Supplied information: Begin
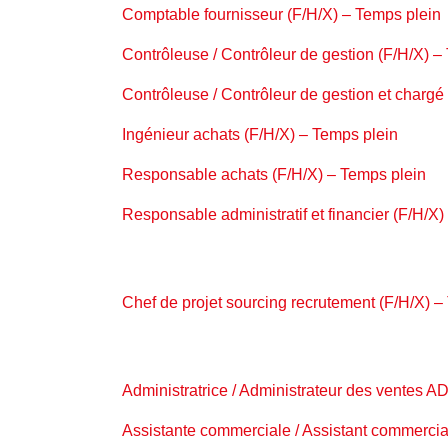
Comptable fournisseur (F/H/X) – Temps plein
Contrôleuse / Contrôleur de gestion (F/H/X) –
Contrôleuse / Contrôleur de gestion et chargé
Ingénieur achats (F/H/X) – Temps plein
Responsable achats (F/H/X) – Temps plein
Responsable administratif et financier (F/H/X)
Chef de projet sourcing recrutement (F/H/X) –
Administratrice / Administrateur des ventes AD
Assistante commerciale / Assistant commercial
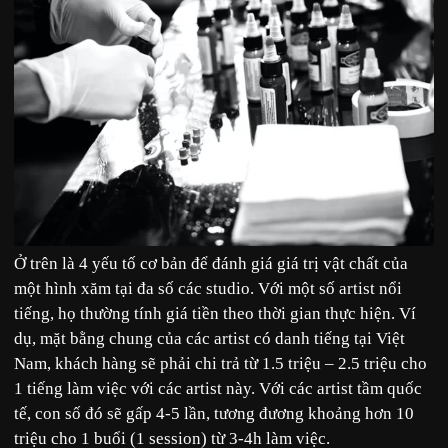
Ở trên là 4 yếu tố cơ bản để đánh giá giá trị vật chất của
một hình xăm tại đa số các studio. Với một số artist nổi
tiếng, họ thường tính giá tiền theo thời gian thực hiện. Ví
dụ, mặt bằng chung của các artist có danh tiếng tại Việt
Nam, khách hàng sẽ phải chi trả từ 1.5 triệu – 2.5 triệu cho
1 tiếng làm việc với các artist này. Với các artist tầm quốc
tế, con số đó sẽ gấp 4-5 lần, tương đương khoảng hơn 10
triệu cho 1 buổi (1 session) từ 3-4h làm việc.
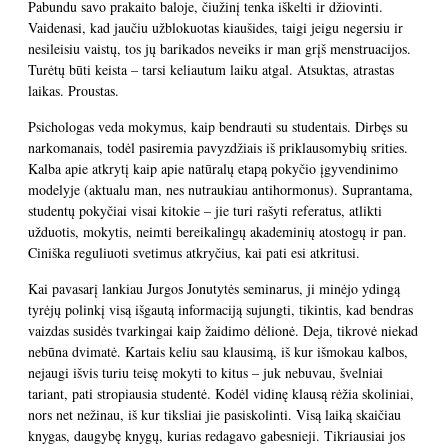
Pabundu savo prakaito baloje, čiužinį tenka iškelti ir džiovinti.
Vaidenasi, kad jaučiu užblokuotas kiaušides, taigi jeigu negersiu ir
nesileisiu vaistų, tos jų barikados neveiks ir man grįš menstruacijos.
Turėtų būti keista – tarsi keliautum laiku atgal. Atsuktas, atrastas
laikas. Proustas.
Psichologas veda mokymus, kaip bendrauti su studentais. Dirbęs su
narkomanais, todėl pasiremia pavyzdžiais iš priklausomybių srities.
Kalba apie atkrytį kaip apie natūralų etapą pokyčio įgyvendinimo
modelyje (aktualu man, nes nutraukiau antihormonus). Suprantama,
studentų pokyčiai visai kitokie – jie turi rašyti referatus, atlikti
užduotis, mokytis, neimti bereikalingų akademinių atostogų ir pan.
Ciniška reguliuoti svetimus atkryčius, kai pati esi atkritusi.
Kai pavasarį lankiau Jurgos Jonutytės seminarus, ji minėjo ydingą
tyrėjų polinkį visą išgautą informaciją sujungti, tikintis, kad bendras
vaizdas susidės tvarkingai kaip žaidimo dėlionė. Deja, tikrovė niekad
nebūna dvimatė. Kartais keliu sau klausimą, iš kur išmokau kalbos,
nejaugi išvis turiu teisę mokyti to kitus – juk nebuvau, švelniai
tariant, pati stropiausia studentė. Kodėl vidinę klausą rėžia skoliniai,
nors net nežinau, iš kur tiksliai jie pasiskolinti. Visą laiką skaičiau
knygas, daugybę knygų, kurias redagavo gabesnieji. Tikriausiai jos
Supplied information: End
■ The task ■
Emit the lines of the material exactly, from its first line to the line containing "Assistante commerciale / Assistant commercial", inclusive; leave every picture out.

■ Final answer ■
Comptable fournisseur (F/H/X) – Temps plein
Contrôleuse / Contrôleur de gestion (F/H/X) –
Contrôleuse / Contrôleur de gestion et chargé
Ingénieur achats (F/H/X) – Temps plein
Responsable achats (F/H/X) – Temps plein
Responsable administratif et financier (F/H/X)
Chef de projet sourcing recrutement (F/H/X) –
Administratrice / Administrateur des ventes AD
Assistante commerciale / Assistant commercial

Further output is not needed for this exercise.